Learning to Listen

Resolving behavior issues takes time and patience. Meeting the challenge means a happier life.

We understand behavior issues are frustrating and upsetting. They can make you feel helpless and overwhelmed. We can help.

Why is this article about behavior consultations called “Learning to Listen”? A behavior issue often belies a physical or emotional problem troubling your pet. 

Animals are strongly conditioned to hide discomfort and symptoms of disease. Behavior problems are often how pets try to tell us they don’t feel well—that they are in pain, anxious, or afraid.

As pet parents, we can learn how to listen.

Why Is This Happening?

Behavior changes often seem sudden and unexpected—such as a cat who suddenly goes outside the litter box—when in fact something has been troubling your pet for some time.

The key is to get to the bottom of what is really going on.

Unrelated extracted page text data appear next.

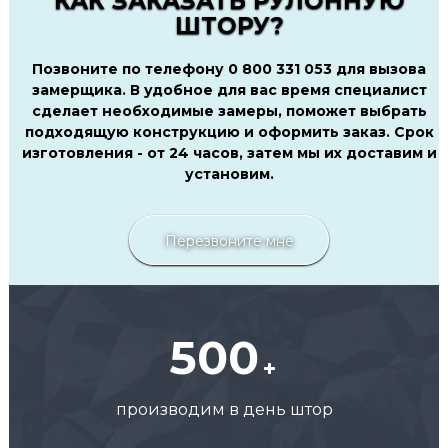
КАК ЗАКАЗАТЬ РУЛОННУЮ
ШТОРУ?
Позвоните по телефону 0 800 331 053 для вызова
замерщика. В удобное для вас время специалист
сделает необходимые замеры, поможет выбрать
подходящую конструкцию и оформить заказ. Срок
изготовления - от 24 часов, затем мы их доставим и
установим.
Перезвоните мне
500
производим в день штор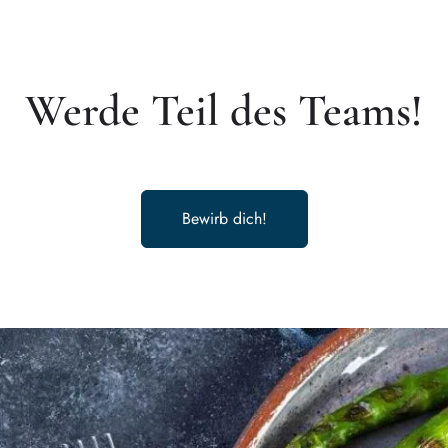
Werde Teil des Teams!
Bewirb dich!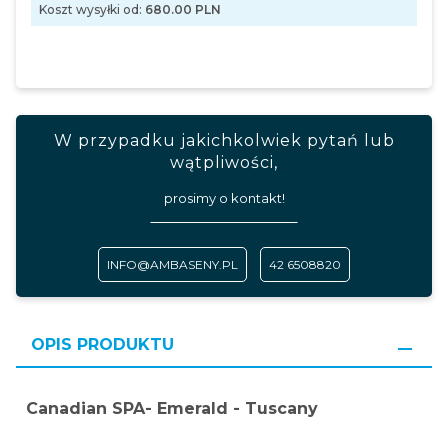
Koszt wysyłki od:
680.00 PLN
W przypadku jakichkolwiek pytań lub
wątpliwości,
prosimy o kontakt!
INFO@AMBASENY.PL
42 6508820
OPIS PRODUKTU
Canadian SPA- Emerald - Tuscany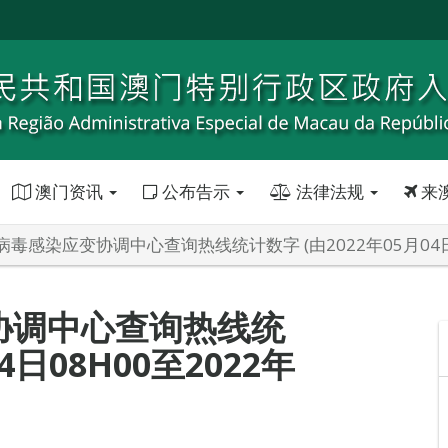
澳门资讯
公布告示
法律法规
来
毒感染应变协调中心查询热线统计数字 (由2022年05月04日08
协调中心查询热线统
4日08H00至2022年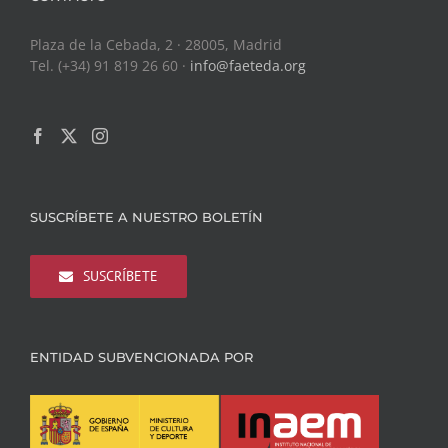
Plaza de la Cebada, 2 · 28005, Madrid
Tel. (+34) 91 819 26 60 ·
info@faeteda.org
SUSCRÍBETE A NUESTRO BOLETÍN
SUSCRÍBETE
ENTIDAD SUBVENCIONADA POR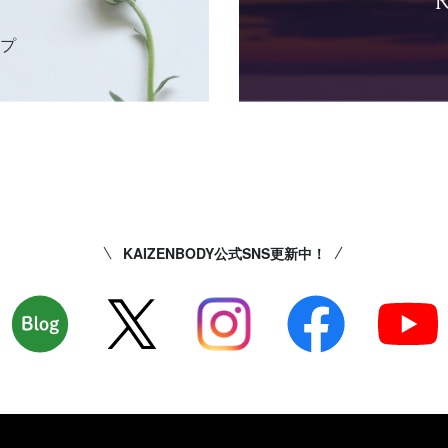
ップ
KAIZENBODY公式SNS更新中！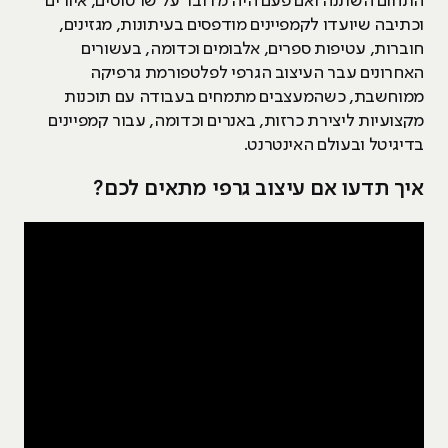
התחום השתנה ואם פעם היה מדובר על שרטוטים, איורים
וכתיבה שיועדו לקמפיינים מודפסים בעיתונות, מגזינים,
חוברות, עטיפות ספרים, אלבומים וכדומה, בעשורים
האחרונים עבר העיצוב הגרפי לפלטפורמת גרפיקה
ממוחשבת, כשהמעצבים מתמחים בעבודה עם תוכנות
מקצועיות ליצירת כרזות, באנרים וכדומה, עבור קמפיינים
בדיגיטל ובעולם האינטרנט.
איך תדעו אם עיצוב גרפי מתאים לכם?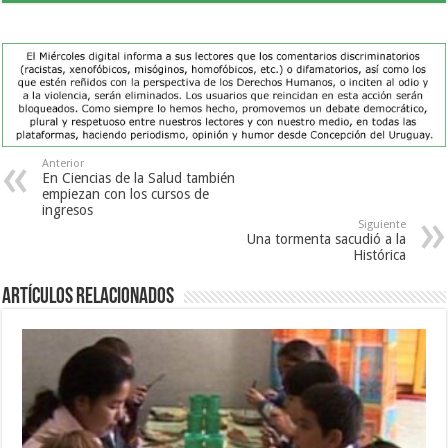
Anterior
En Ciencias de la Salud también
empiezan con los cursos de
ingresos
Siguiente
Una tormenta sacudió a la
Histórica
Artículos Relacionados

That all starts with ruling out—or in—any number of underlying health issues.

The Behavior Is Often the Symptom!

It is common for pets to have organ dysfunction, disease, infection, or even severe pain without showing obvious symptoms at home.

Seamus had litter box issues. The underlying problem was urinary crystals, now managed with diet.

The first step to treating a behavior problem is a full physical exam to check for any abnormalities and pain. Next we need to determine if any internal problems are present.

Blood work reveals many crucial things about your pet’s internal health, such as infection, anemia, liver dysfunction, abnormal hormone levels, electrolyte deficiency, or kidney disease. To determine any underlying causes of urinary issues, we perform a complete urinalysis. Many litter box and incontinence problems stem from urinary or bladder infections or stones.

It is hard when your pet has an illness or health problem. We believe it is always better for pet parents to know. Knowing means you can get the best care for your pet.

When a behavior issue is actually a physical problem, we can treat it with proper care. We can help your pet feel better, which usually resolves the behavioral problem, too.

What If It’s Not Physical?

The vast majority of “sudden” behavior problems have an underlying physical cause. If every health concern has been ruled out, the issue may be anxiety, fear, or even boredom.

A thorough behavior history will help us determine what is going on. We ask pet parents to keep a log of exactly when and where the problematic behavior occurs. Many issues can be corrected by consistent behavioral therapy at home.

A Complex Discussion

We want your pet to feel well, both physically and emotionally.

Well-meaning pet parents may be unaware of how they actually reinforce behavior problems stemming from anxiety or fear. At-home behavior therapy may even seem to conflict with our intuition as pet parents.

We want to hug, hold, and kiss our dog when he hides during a thunderstorm, or reprimand him when he growls at a stranger. We may think it helps, yet proven behavior modification and training techniques tell us otherwise.

As pet parents, we must consider how we may be conditioning our pets to have the behavior problem. The best thing for your anxious pet could be for you to commit to changing your behavior as a pet parent. Anxiety is complex. Learn more about how we can help.

To succeed, behavior therapy requires commitment, consistency, patience, and time. We know proven behavior therapies and can discuss exactly what to do to help your pet. We are committed to having the complex discussion about behavior therapy because we want your pet to live his or her best life.

Do You Need a Cat Whisperer?

Is your cat driving you crazy? Dr. Goetz is a cat whisperer. That means she speaks cat, and can decipher what your cat is trying to tell you. Find out more about Dr. Goetz’s at-home behavior consultations.

Really? My Pet Is Bored?

Cats with toys are happier! Big Mo loves lobster.

Possibly! We see many pets whose behavior issue stems from simple boredom.

Just as they need food and water, dogs and cats need a rich home environment to fulfill their lives. Simple environmental modifications often help cats who tear up furniture or scratch walls. Read Dr. Goetz’s blog post about proper environmental enrichment for cats and kittens.

We can determine the specific environmental needs of your unique pet based on species, breed, age, activity level, and other factors. We are here to help you help your pet be his or her happiest self!

Finally: A Note on Medication

Some pets ultimately need medication to help ease anxiety, fear, and various behavioral issues.

Medication can be used temporarily or permanently. Temporary medication can work wonders for a dog who is too stressed to pay attention to training. Dogs or cats with severe anxiety may have been born with abnormal levels of certain brain chemicals, a condition that can be managed with life-long medication.

We always recommend what is best for your unique pet. We use safe medications and perform routine follow-up visits and tests to make sure the medication is working and your pet is healthy.

We understand you may be concerned about “drugging” your pet. At AHBC, we recommend medication only to help your pet feel better and more comfortable. Your pet will still be himself—medication is designed to let him be his best self.